Un filtre géographique comme garantie de conformité réglementaire
Selon l'auteur du message, un tel navigateur permettrait aux citoyens de s'assurer que leurs données sont traitées « en sécurité, conformément aux normes européennes ». Il estime que cela simplifierait les questions réglementaires, puisqu'il n'y aurait plus à tenter d'appliquer des règles européennes à des pays tiers. En d'autres termes, en limitant les sites accessibles à ceux hébergés dans l'UE, l'ensemble des interactions serait soumis au droit européen de la protection des données, sans avoir à négocier ou à faire respecter des obligations hors du marché unique.
Une interrogation sur la faisabilité technique et juridique
La proposition, bien que brève, soulève plusieurs questions implicites.

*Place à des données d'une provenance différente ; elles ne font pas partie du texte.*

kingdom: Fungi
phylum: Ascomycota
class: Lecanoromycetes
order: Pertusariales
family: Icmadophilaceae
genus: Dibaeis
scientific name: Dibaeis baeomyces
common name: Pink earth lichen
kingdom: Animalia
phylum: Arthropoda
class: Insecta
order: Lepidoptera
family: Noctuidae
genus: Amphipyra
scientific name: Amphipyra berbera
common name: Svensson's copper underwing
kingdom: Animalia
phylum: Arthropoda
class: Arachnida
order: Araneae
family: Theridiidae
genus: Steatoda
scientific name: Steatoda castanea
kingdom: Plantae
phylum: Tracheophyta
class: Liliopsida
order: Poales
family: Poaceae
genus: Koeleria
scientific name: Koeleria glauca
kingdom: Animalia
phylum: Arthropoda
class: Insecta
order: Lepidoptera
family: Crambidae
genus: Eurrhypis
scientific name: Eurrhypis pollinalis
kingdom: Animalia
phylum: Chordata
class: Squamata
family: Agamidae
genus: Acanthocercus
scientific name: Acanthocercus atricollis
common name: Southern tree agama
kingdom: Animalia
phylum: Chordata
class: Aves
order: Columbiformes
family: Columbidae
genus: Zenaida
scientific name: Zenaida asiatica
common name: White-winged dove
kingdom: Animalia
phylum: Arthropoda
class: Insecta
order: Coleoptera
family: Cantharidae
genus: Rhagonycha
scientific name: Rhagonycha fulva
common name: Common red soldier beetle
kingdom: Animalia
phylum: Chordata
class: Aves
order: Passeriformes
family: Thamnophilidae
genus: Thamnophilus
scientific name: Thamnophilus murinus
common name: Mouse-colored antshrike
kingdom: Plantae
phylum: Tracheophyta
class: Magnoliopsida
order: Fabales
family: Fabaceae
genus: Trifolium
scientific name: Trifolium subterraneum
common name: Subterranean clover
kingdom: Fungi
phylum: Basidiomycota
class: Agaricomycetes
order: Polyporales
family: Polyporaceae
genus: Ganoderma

Techniquement, la création d'un fork de Chromium qui restreint l'accès aux seuls sites hébergés dans l'UE est réalisable, mais elle requiert une base de données fiable de géolocalisation des adresses IP des serveurs, qui peut être incomplète ou sujette à des erreurs. Sur le plan juridique, le règlement général sur la protection des données (RGPD) s'applique déjà à tout traitement de données de personnes se trouvant dans l'UE, quel que soit le lieu où le serveur est situé. Un tel navigateur serait donc un outil de confiance, mais pas une nécessité juridique.
La souveraineté numérique en toile de fond
Cette interrogation intervient dans un contexte où les questions de souveraineté numérique européenne sont régulièrement débattues. Plusieurs initiatives, comme le projet Gaia-X pour le cloud, les régulations sur les plateformes (DSA, DMA) ou le développement de solutions open source, visent à renforcer l'indépendance technologique de l'Europe. Un « navigateur UE » s'inscrirait dans cette logique en offrant un environnement numérique dont les utilisateurs seraient certains qu'il respecte leurs droits, sans intermédiaires non-européens.
Des limites pratiques évidentes
Cependant, la proposition présente des limites importantes. Le web mondial est interconnecté : de nombreux sites essentiels (réseaux sociaux, services de courrier électronique, moteurs de recherche, cloud) sont hébergés en dehors de l'UE, notamment aux États-Unis. Un navigateur qui les bloquerait rendrait de nombreux usages quotidiens impossibles ou très contraignants. L'auteur lui-même utilise la plateforme Hacker News, hébergée aux États-Unis, pour lancer son idée — une ironie qui n'a pas échappé à certains lecteurs.
Un débat nécessaire sur la confiance numérique
Au-delà de sa faisabilité pratique, la question ouverte a le mérite de remettre sur le tapis le besoin de solutions permettant aux Européens de naviguer en toute confiance. Les récents scandales liés à l'utilisation des données personnelles par des grandes entreprises non européennes ont accru la méfiance des citoyens. Un outil simple, même imparfait, pourrait avoir une valeur symbolique forte et encourager une réflexion plus large sur la manière de construire un internet respectueux des droits fondamentaux.
L'initiative n'a pour l'instant donné lieu à aucune réaction de la part des institutions européennes ou d'acteurs du secteur. Elle reste une proposition de discussion, mais elle illustre les préoccupations croissantes des citoyens en matière de protection des données et de souveraineté numérique.